Fatal Frame III is a lot longer than its predecessors. I finished in about 15 hours, which is pretty long considering that the previous games clocked in at under 10 hours. In fact, the title may be a little too long: once all of the mansion has been uncovered, the game sort of degrades into a shortest-path problem, with few story events or fights in between. Towards the end of the game the developers add in a sort of time limit, which makes traversal of the map more arduous and is generally annoying. I think it would have been a tighter experience if they cut the playtime down a little bit.
The game only has one major flaw. There are a couple of other minor flaws (the control scheme is beginning to feel a bit long in the tooth, I wished that there were more interesting camera upgrades, and there are a couple of enemies that you have to beat over and over again), but the only huge problem I had with the game was the boss fight. I ranted about this problem already, so I won’t go into it here.
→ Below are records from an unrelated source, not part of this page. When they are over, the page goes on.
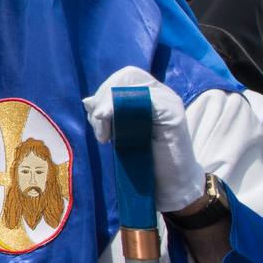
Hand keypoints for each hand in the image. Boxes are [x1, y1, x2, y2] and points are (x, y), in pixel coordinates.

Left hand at [82, 66, 205, 212]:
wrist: (169, 185)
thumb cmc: (144, 159)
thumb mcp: (119, 133)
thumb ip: (107, 115)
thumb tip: (88, 101)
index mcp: (149, 94)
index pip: (123, 78)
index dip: (104, 92)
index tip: (97, 118)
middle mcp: (161, 94)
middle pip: (126, 77)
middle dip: (104, 99)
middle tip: (99, 128)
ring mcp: (170, 102)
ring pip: (132, 88)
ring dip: (109, 108)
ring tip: (105, 136)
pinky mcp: (174, 115)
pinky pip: (145, 101)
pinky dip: (121, 112)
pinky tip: (111, 136)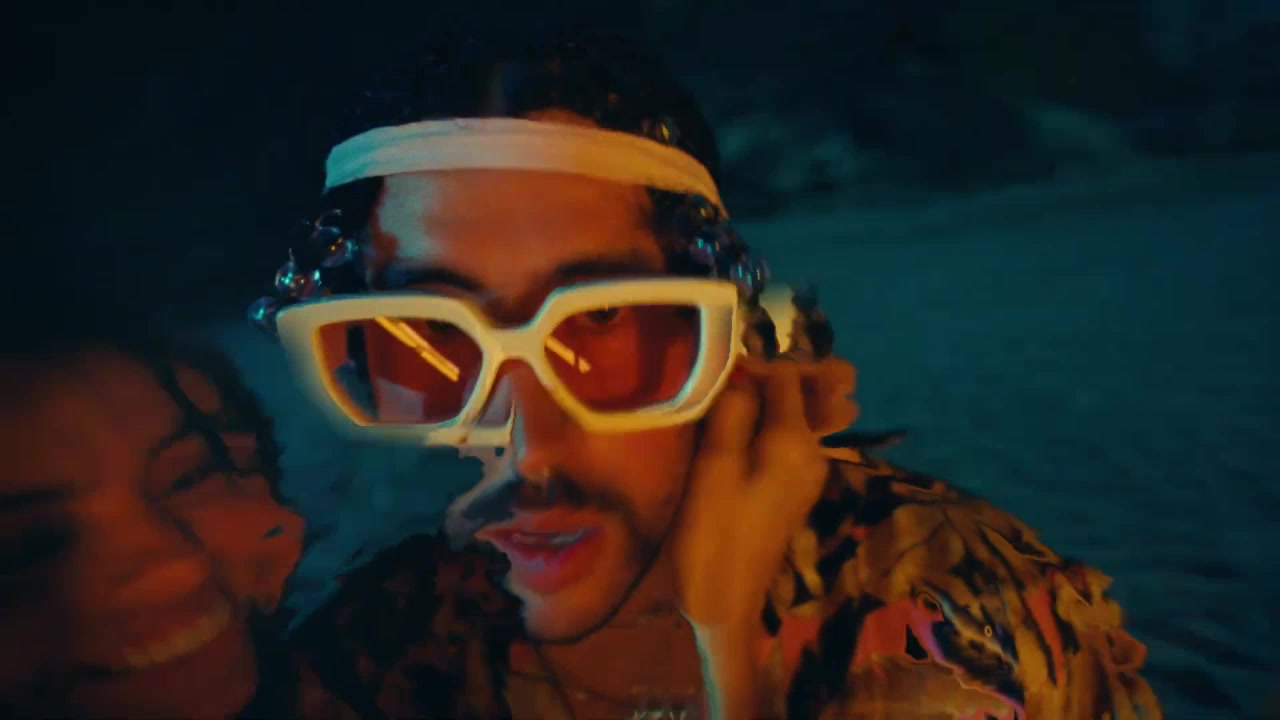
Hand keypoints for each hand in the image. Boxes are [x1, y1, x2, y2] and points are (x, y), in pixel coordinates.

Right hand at [672, 354, 856, 632]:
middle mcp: (813, 450)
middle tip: (738, 367)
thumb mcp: (715, 464)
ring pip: (802, 412)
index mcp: (796, 440)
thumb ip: (732, 410)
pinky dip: (773, 419)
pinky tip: (744, 421)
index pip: (788, 374)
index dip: (756, 361)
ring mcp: (809, 470)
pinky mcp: (794, 486)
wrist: (724, 600)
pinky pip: (792, 436)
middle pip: (807, 391)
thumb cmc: (713, 531)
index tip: (722, 363)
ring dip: (776, 394)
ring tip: (738, 388)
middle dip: (780, 371)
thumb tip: (743, 372)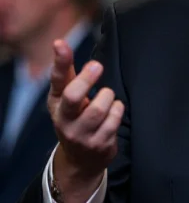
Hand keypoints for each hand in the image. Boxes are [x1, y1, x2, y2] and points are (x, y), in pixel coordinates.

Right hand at [48, 39, 124, 202]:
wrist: (81, 159)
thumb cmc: (76, 118)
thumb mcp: (66, 97)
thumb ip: (67, 71)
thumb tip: (60, 43)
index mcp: (56, 103)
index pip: (56, 81)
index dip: (59, 61)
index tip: (60, 43)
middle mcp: (64, 120)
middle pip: (73, 96)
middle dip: (87, 78)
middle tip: (97, 66)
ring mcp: (81, 135)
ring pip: (98, 109)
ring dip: (108, 97)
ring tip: (107, 97)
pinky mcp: (99, 145)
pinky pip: (113, 121)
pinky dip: (117, 111)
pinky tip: (114, 110)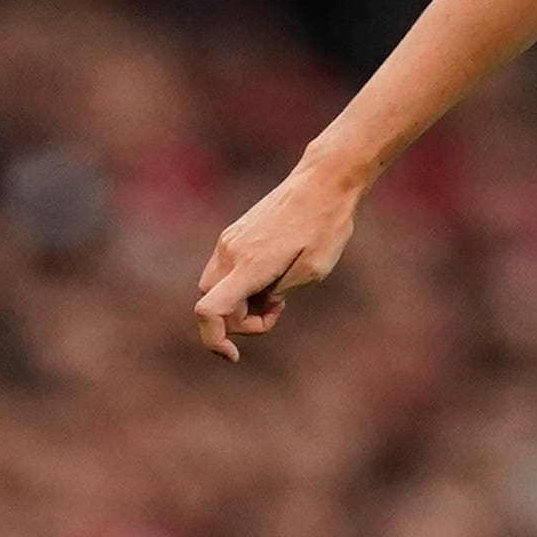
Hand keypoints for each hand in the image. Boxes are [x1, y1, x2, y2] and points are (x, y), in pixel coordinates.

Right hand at [194, 158, 361, 361]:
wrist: (324, 180)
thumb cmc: (326, 225)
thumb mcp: (314, 271)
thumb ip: (278, 294)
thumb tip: (257, 302)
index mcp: (250, 265)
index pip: (210, 310)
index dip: (213, 341)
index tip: (234, 356)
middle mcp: (231, 252)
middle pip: (213, 304)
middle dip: (240, 320)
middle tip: (279, 308)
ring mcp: (229, 240)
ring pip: (216, 287)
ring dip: (241, 301)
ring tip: (280, 290)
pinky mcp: (234, 233)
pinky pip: (226, 270)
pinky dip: (243, 283)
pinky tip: (274, 273)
Suffice to say that the end boss is so poorly designed that I almost gave up on the game instead of finishing it.
The story in Fatal Frame III is ok. Like previous Tecmo stories, it’s a little less trite than other video game franchises but still fairly trite all the same. It doesn’t really matter: the visuals and characters sell the experience on their own, so the story isn’t all that important to the experience. As usual, the rest of the production is top notch: the visuals are astounding and the audio in particular stands out.
All in all, I liked Fatal Frame III better than most of the other critics. Though the game play is still a bit simplistic, and even though the end boss fight made me want to throw my controller through the screen of my TV, the game still ranks in the top tier of horror games. The concept remains unique and fun, and there’s really nothing about the presentation that can be complained about. And perhaps most importantly, Fatal Frame III is pretty damn scary. While not a masterpiece, I think that Tecmo has done quite well with the third installment of this series.